───── EXERCISE INPUTS ─────

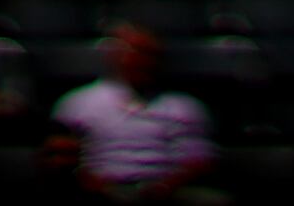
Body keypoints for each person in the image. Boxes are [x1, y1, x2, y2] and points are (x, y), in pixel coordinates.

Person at [47, 20, 221, 197]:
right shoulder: (77, 102)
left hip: (168, 192)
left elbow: (199, 160)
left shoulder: (185, 106)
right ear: (114, 56)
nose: (142, 61)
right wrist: (94, 186)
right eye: (134, 53)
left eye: (150, 55)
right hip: (98, 192)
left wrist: (164, 188)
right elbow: (61, 158)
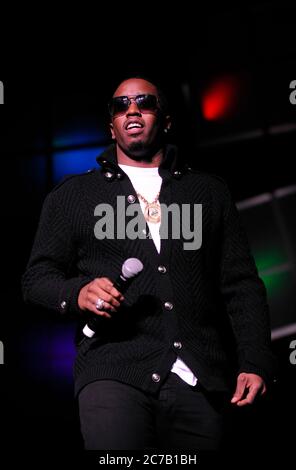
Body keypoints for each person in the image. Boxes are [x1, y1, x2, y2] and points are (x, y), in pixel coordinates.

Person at [22, 76, 275, 451]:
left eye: (145, 102)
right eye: (121, 106)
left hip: (200, 378)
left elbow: (241, 284)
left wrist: (254, 360)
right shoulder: (73, 196)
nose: (132, 110)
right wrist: (78, 293)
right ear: (112, 126)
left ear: (166, 120)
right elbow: (36, 279)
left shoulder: (207, 192)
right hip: (112, 372)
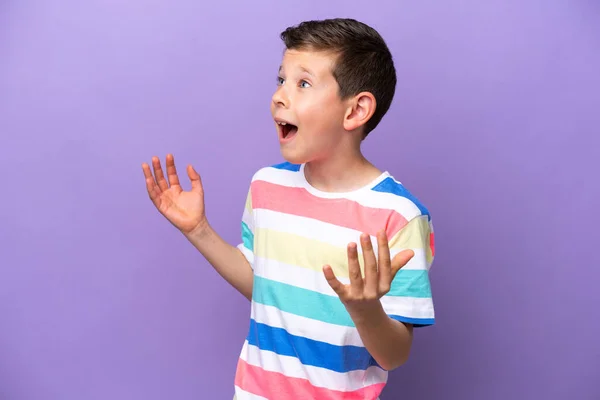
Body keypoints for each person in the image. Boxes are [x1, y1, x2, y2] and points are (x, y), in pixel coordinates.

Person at [142, 18, 435, 400]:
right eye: (281, 80)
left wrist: (365, 310)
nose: (280, 96)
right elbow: (265, 287)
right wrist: (198, 230)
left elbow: (394, 355)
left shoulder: (399, 216)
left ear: (355, 111)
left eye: (303, 83)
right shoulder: (267, 186)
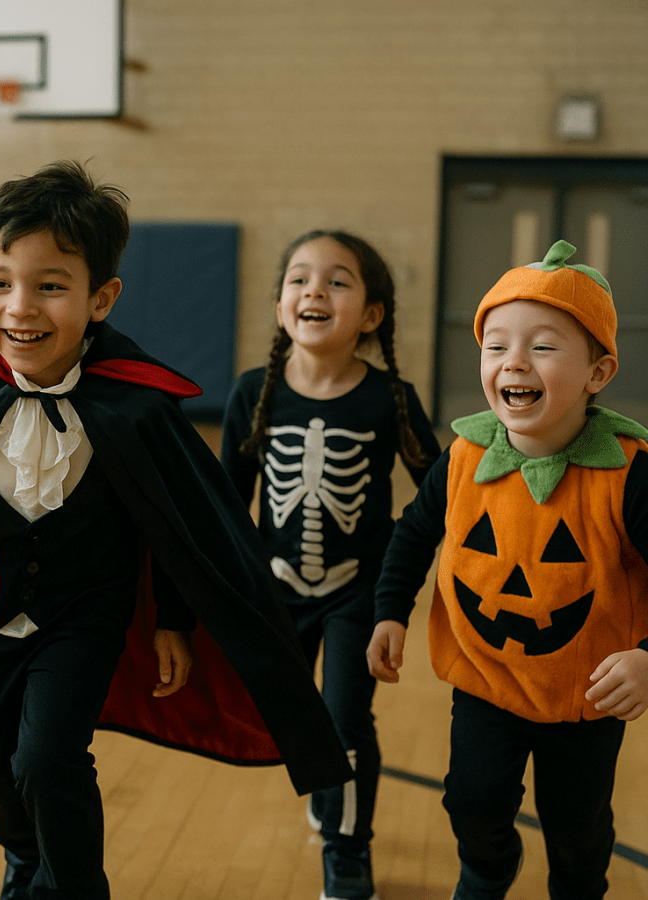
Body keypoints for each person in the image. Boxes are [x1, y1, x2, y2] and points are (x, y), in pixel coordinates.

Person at [0, 160, 351, 900]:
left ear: (101, 298)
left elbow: (180, 529)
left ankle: (72, 887)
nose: (19, 307)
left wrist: (174, 622)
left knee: (48, 759)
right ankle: (24, 851)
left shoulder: (137, 404)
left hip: (85, 612)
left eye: (50, 286)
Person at [366, 240, 648, 900]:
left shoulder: (628, 472)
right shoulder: (464, 455)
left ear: (598, 371)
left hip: (586, 698)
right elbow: (412, 537)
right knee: (472, 801)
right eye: (496, 346)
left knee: (577, 831)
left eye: (543, 346)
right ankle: (490, 866)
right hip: (488, 678)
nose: (513, 361)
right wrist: (388, 610)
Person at [221, 230, 440, 900]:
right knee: (294, 719)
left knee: (347, 722)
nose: (314, 290)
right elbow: (228, 505)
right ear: (283, 303)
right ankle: (325, 790)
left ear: (371, 316)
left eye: (337, 281)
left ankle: (348, 854)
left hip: (356, 593)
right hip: (276, 591)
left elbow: (438, 496)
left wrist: (397, 597)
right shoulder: (253, 393)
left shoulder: (390, 398)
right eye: (299, 279)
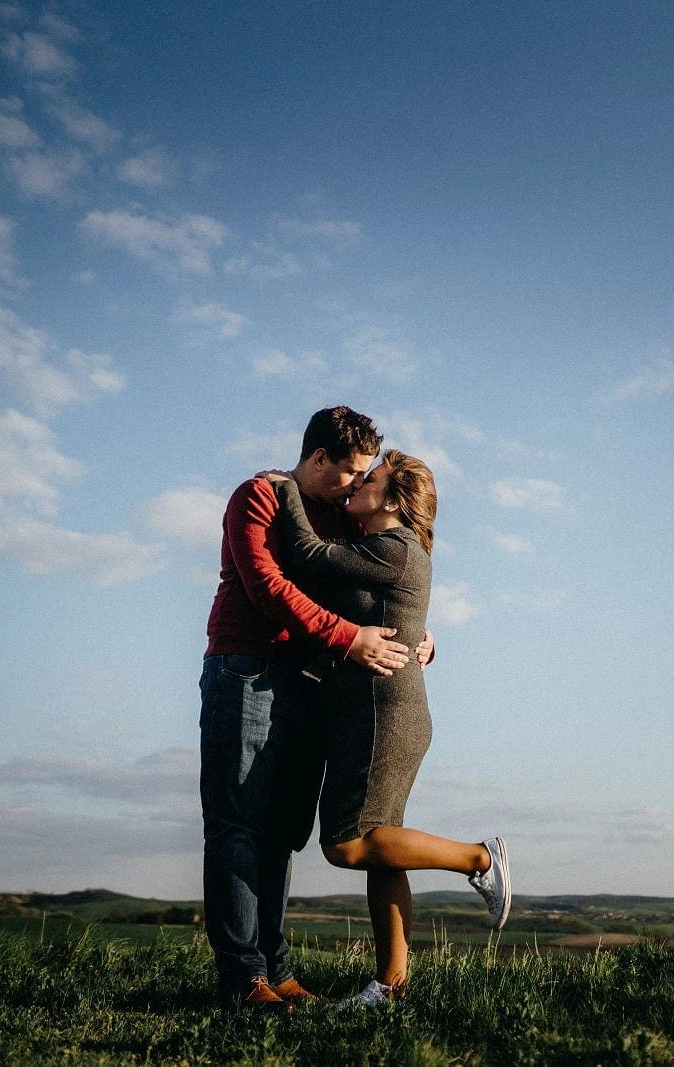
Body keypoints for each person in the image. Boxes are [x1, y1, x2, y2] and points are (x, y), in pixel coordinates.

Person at [200, 406, 429, 1013]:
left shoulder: (343, 517)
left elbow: (380, 582)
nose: (360, 483)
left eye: (366, 476)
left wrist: (419, 637)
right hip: (247, 669)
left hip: (311, 685)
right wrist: (348, 638)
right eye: (352, 471)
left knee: (282, 833)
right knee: (238, 825)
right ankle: (243, 980)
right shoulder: (261, 495)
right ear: (320, 458)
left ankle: (277, 972)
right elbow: (266, 585)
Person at [268, 449, 510, 1008]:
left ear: (394, 500)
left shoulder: (394, 549)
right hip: (376, 709)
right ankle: (390, 986)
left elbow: (307, 550)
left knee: (346, 845)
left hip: (383, 712)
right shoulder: (380, 551)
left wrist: (283, 485)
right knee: (383, 850)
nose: (356, 483)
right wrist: (426, 639)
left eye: (369, 478)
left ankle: (480, 858)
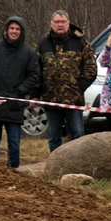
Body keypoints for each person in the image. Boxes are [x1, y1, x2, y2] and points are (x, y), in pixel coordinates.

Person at [0, 15, 39, 168]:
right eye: (11, 28)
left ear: (21, 31)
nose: (14, 31)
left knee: (14, 144)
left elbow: (33, 76)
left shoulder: (28, 53)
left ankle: (13, 171)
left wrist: (20, 91)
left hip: (14, 104)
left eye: (17, 29)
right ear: (6, 30)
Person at [35, 12, 88, 152]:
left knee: (78, 136)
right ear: (51, 24)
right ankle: (55, 169)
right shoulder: (43, 44)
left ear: (68, 23)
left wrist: (79, 86)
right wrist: (36, 93)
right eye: (57, 22)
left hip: (73, 100)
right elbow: (36, 70)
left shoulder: (80, 42)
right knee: (54, 138)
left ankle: (79, 167)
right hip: (51, 99)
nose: (60, 25)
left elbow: (90, 67)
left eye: (63, 22)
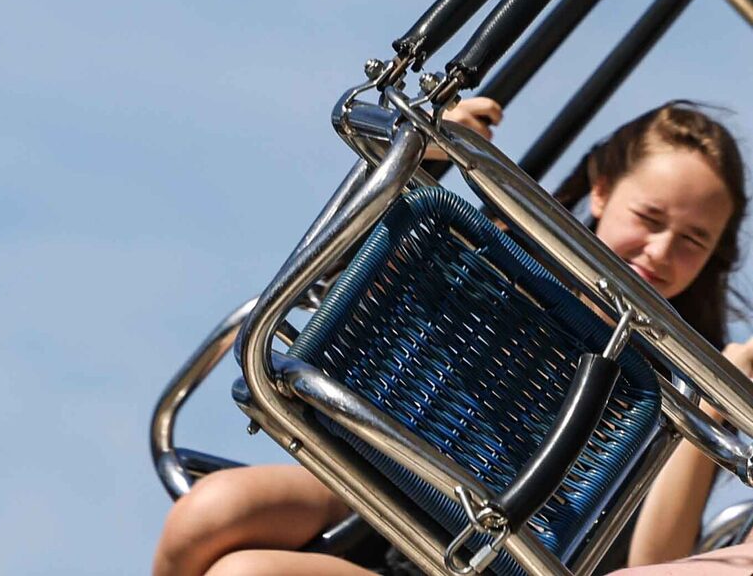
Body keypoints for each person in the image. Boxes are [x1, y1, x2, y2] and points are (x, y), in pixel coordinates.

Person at [155, 99, 751, 576]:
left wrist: (709, 416)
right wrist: (422, 162)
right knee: (211, 511)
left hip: (490, 554)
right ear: (601, 189)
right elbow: (343, 292)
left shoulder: (675, 378)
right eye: (650, 219)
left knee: (247, 573)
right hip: (384, 478)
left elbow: (653, 562)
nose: (661, 252)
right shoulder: (493, 258)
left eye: (693, 241)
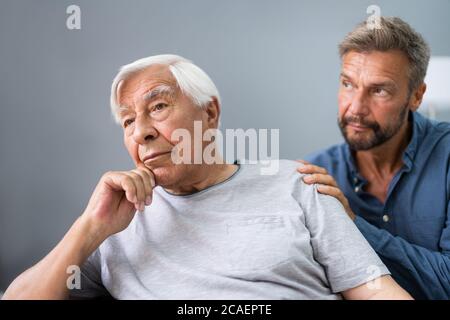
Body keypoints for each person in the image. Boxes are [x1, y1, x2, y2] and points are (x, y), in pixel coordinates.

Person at [3, 54, 410, 300]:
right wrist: (88, 228)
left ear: (209, 114)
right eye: (127, 121)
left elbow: (375, 290)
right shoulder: (115, 220)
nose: (140, 130)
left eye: (157, 107)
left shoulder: (297, 185)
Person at [300, 17, 450, 299]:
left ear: (416, 96)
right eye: (348, 84)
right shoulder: (316, 175)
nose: (355, 108)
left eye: (379, 90)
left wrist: (352, 225)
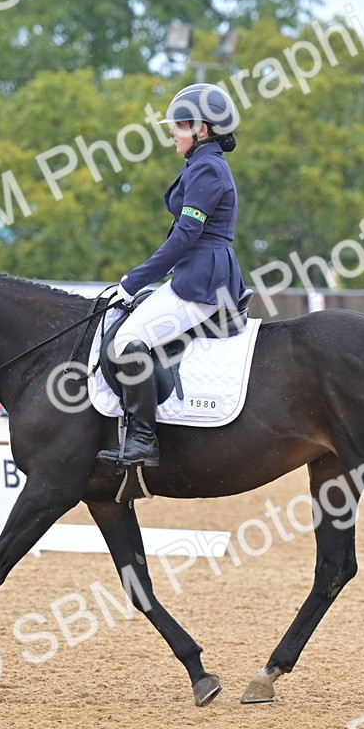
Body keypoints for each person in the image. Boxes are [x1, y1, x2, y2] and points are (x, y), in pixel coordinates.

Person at [96, 83, 247, 468]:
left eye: (179, 125)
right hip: (198, 271)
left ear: (203, 129)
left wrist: (132, 281)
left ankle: (144, 441)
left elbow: (185, 235)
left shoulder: (208, 169)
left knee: (129, 339)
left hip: (202, 279)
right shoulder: (202, 165)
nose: (172, 132)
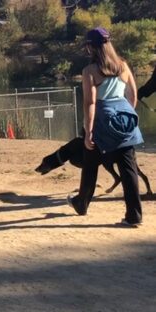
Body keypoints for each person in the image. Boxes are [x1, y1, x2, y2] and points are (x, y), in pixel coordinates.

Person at [67, 27, 143, 227]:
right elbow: (132, 95)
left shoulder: (90, 71)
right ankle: (134, 216)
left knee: (90, 164)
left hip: (101, 122)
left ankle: (81, 203)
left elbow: (90, 103)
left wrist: (88, 131)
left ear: (91, 47)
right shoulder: (123, 66)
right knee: (129, 169)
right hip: (125, 120)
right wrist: (126, 115)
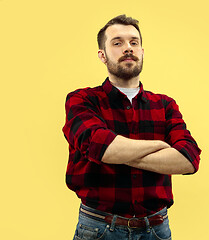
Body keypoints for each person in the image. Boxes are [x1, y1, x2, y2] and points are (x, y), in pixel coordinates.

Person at [62, 14, 201, 240]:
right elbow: (102, 147)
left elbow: (189, 159)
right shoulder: (82, 100)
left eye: (134, 42)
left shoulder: (165, 105)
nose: (128, 48)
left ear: (142, 52)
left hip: (156, 230)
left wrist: (117, 152)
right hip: (99, 228)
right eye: (117, 43)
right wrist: (160, 145)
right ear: (103, 55)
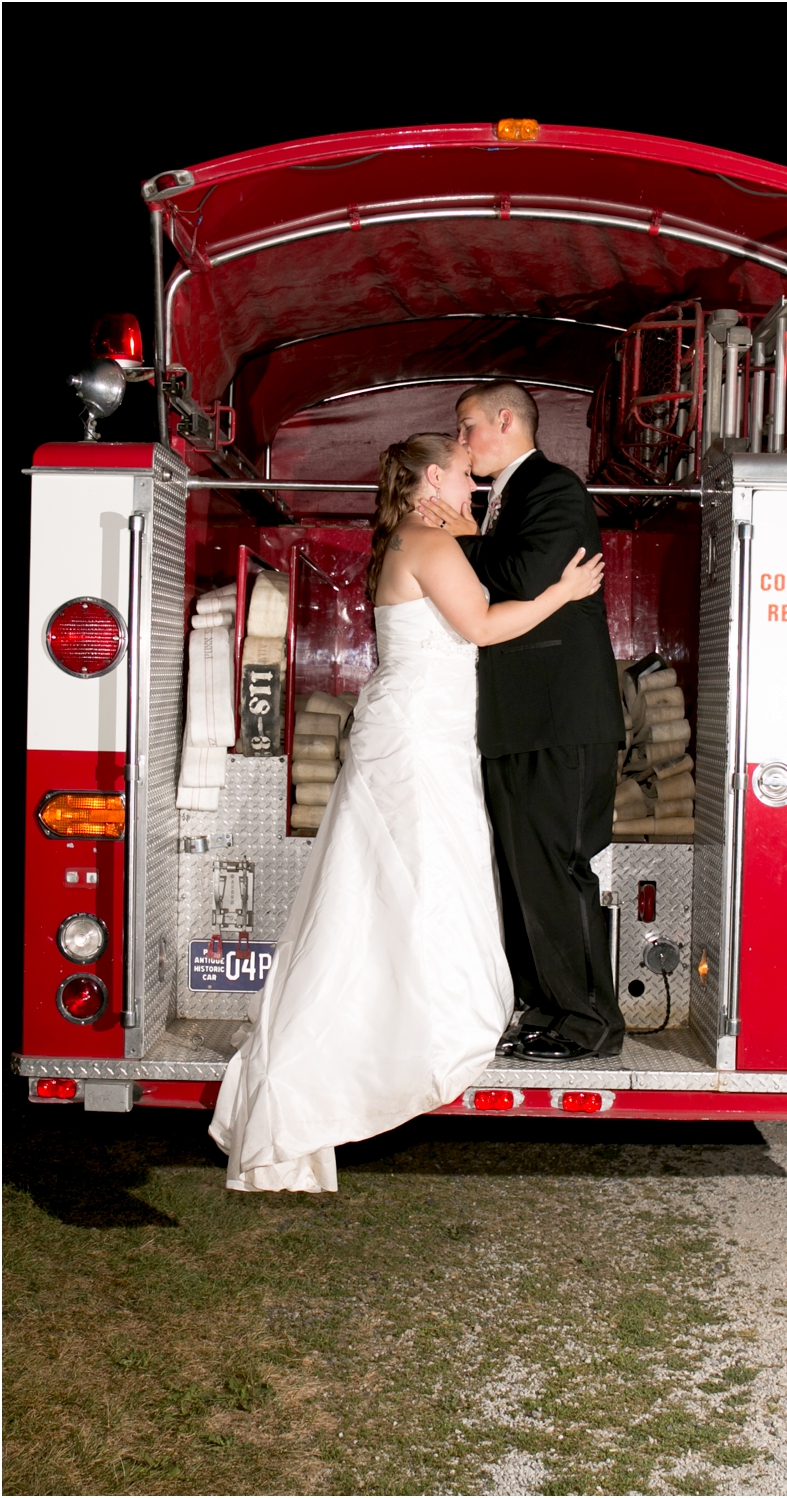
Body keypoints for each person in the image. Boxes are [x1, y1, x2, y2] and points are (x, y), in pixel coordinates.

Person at [209, 432, 604, 1191]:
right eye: (462, 474)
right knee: (416, 879)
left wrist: (465, 523)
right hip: (420, 736)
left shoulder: (418, 534)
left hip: (427, 728)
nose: (473, 487)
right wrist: (562, 593)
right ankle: (400, 1035)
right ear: (433, 477)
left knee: (403, 882)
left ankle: (407, 1018)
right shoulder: (426, 540)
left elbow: (466, 554)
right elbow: (484, 628)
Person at [417, 382, 626, 1062]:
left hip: (561, 721)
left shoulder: (554, 489)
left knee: (558, 870)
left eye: (467, 425)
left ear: (503, 421)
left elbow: (522, 576)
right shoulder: (510, 496)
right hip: (517, 724)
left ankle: (589, 1021)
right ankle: (541, 1005)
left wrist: (458, 536)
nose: (462, 437)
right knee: (522, 874)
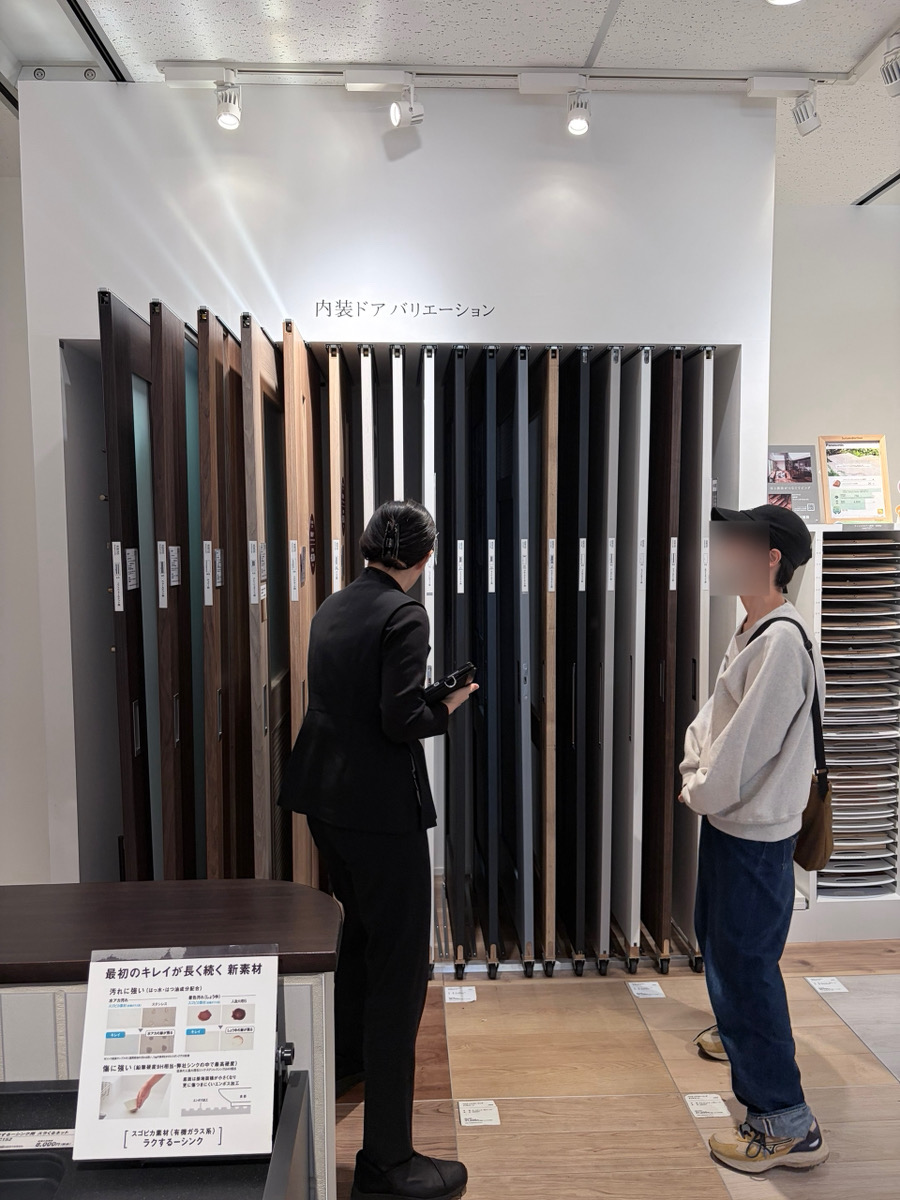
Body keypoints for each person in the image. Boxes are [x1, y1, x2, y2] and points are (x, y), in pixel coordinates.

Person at [279, 499, 475, 1200]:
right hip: (380, 812)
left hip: (323, 797)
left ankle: (349, 1058)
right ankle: (387, 1161)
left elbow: (357, 699)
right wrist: (446, 704)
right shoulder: (406, 615)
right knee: (401, 971)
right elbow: (399, 719)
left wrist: (421, 697)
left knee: (360, 936)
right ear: (425, 557)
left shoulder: (334, 606)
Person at [679, 504, 830, 1174]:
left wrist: (699, 787)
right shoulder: (753, 628)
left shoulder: (779, 642)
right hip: (734, 822)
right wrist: (698, 777)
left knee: (746, 964)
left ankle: (785, 1122)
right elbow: (711, 724)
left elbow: (743, 748)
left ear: (772, 559)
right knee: (724, 946)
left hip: (754, 830)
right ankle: (738, 1028)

─────

_WHAT THE TASK REQUIRES:_ Copy the lines above exactly, starting at the one with "right ear: (433, 477)" and ending at the one with "right hip: (734, 822)", both included. Leave out any pictures and add nothing else.

_RESULT BELOW:_
right ear: (433, 477)
left knee: (403, 882)
left ankle: (407, 1018)
right shoulder: (426, 540)
left elbow: (466, 554)
right elbow: (484, 628)
Person at [417, 382, 626, 1062]:
left hip: (561, 721)
left shoulder: (554, 489)
left knee: (558, 870)
left eye: (467, 425)
left ear: (503, 421)
left elbow: (522, 576)
right shoulder: (510, 496)
right hip: (517, 724)
left ankle: (589, 1021)
right ankle: (541, 1005)
left wrist: (458, 536)
nose: (462, 437)
right knee: (522, 874)
Body keypoints for each person in the image. Boxes are [x1, y1, x2, y2] and points are (x, y), in pixel coordinates.

Person at [279, 499, 475, 1200]:
right hip: (380, 812)
left hip: (323, 797)
left ankle: (349, 1058)
right ankle: (387, 1161)
left elbow: (357, 699)
right wrist: (446, 704)
right shoulder: (406, 615)
right knee: (401, 971)
right elbow: (399, 719)
left wrist: (421, 697)
left knee: (360, 936)
right ear: (425, 557)
left shoulder: (334, 606)
Person at [679, 504, 830, 1174]:
left wrist: (699, 787)
right shoulder: (753, 628)
left shoulder: (779, 642)
right hip: (734, 822)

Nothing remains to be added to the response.